_DESCRIPTION OF THE TASK_
List every year given in the book review below.

START TEXT

On the Side of the Crow
Parthian Books, Paperback,
69 pages, 978-1931236553, £7.99
Christien Gholson’s On the Side of a Crow is a short collection of loosely connected prose poems that conjure drifting worlds and scenes, many of which scatter into shift and fade. It is a quiet and subtly affecting collection with narrative at its heart, frequently fantastic yet also deceptively familiar. A sense of the absurd runs through the majority of the narratives, together with a sense of the fabulous and the fabled.
In interview Gholson has commented how much of his poetry ‘makes connections by juxtaposition or in the flow of the overall pattern’ and it’s certainly a statement of poetics which applies well to On the Side of the Crow. These connections, between individual pieces across the collection as well as, often, within individual pieces themselves, often resemble the shape and thread of a musical score. Gholson has cited the influence of jazz on his writing but he might just as easily refer to fugues or arias, anything with an insistent melody which repeats and keeps check of each digression and deviation. In Gholson this melody is both formal and thematic. Even in its shifts and folds, both the collection as a whole, as well as each of its constitutive parts, is patterned into a coherent weave. A strand begins, shifts, moves off, before being reclaimed by the same recognisable melody, quietly insistent.
Given this impressive structural layering, it is perhaps surprising that On the Side of the Crow is actually Gholson’s first book. But it is also a book that has gone through a long creative process and, as with most things, patience pays off. First drafted back in 1994, Gholson revised the collection in 2001 before it was taken up by the New York-based Hanging Loose Press and first published in 2006. Parthian’s recent reissue of the collection coincides with their publication of Gholson’s first novel, A Fish Trapped Inside the Wind and introduces his earlier work to British readers, on whose shores he currently resides. Yet in spite of this relatively lengthy back story to the collection, one of the most noticeable features about On the Side of the Crow is its uncanny ability to strike a frequently contemporary note.

END TEXT
START AVAILABLE DATA

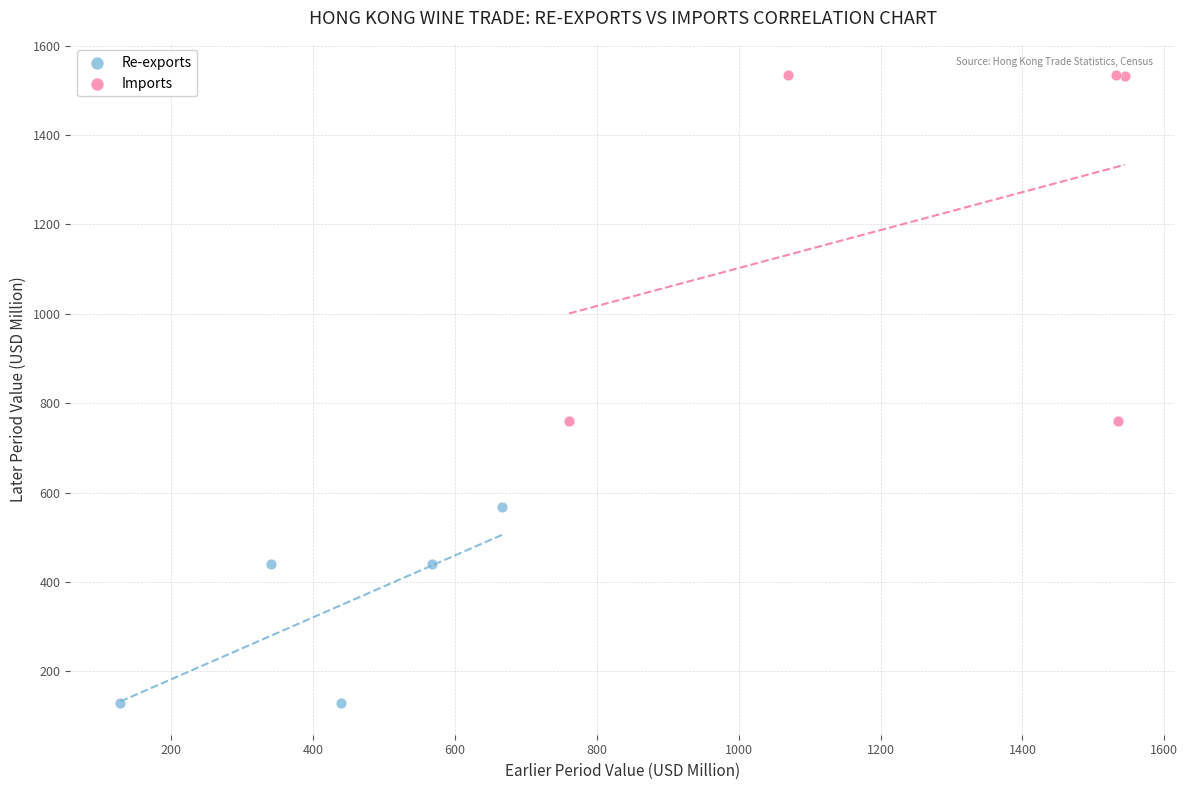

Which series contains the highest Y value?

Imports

END AVAILABLE DATA
START AVAILABLE DATA

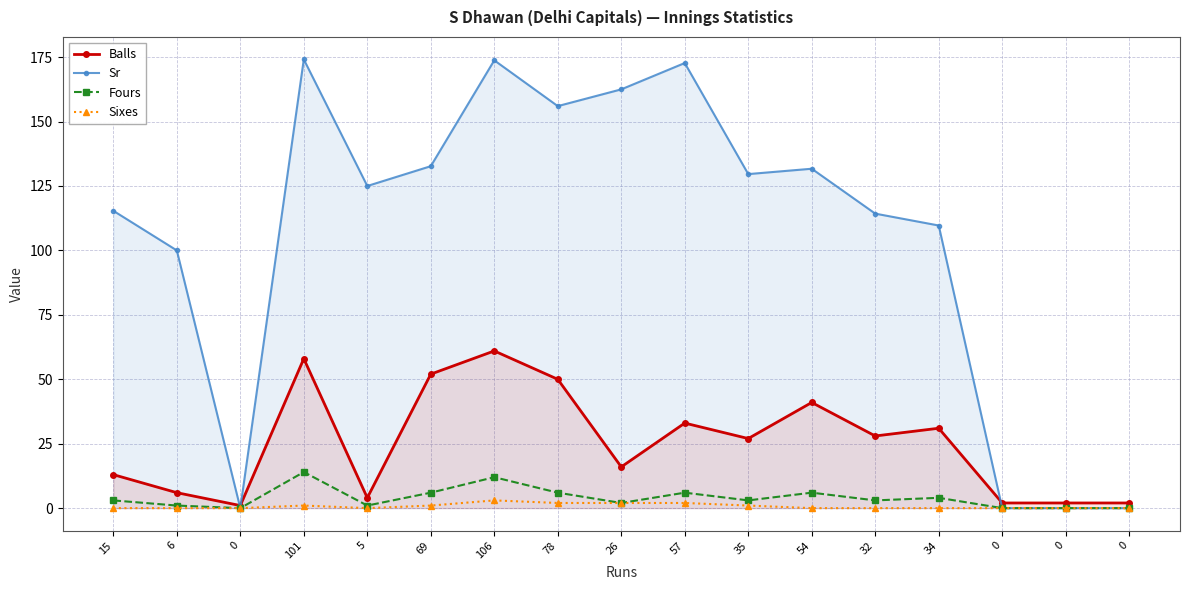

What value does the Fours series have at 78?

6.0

END AVAILABLE DATA

_RESULT FOR THIS TASK_
1994, 2001, 2006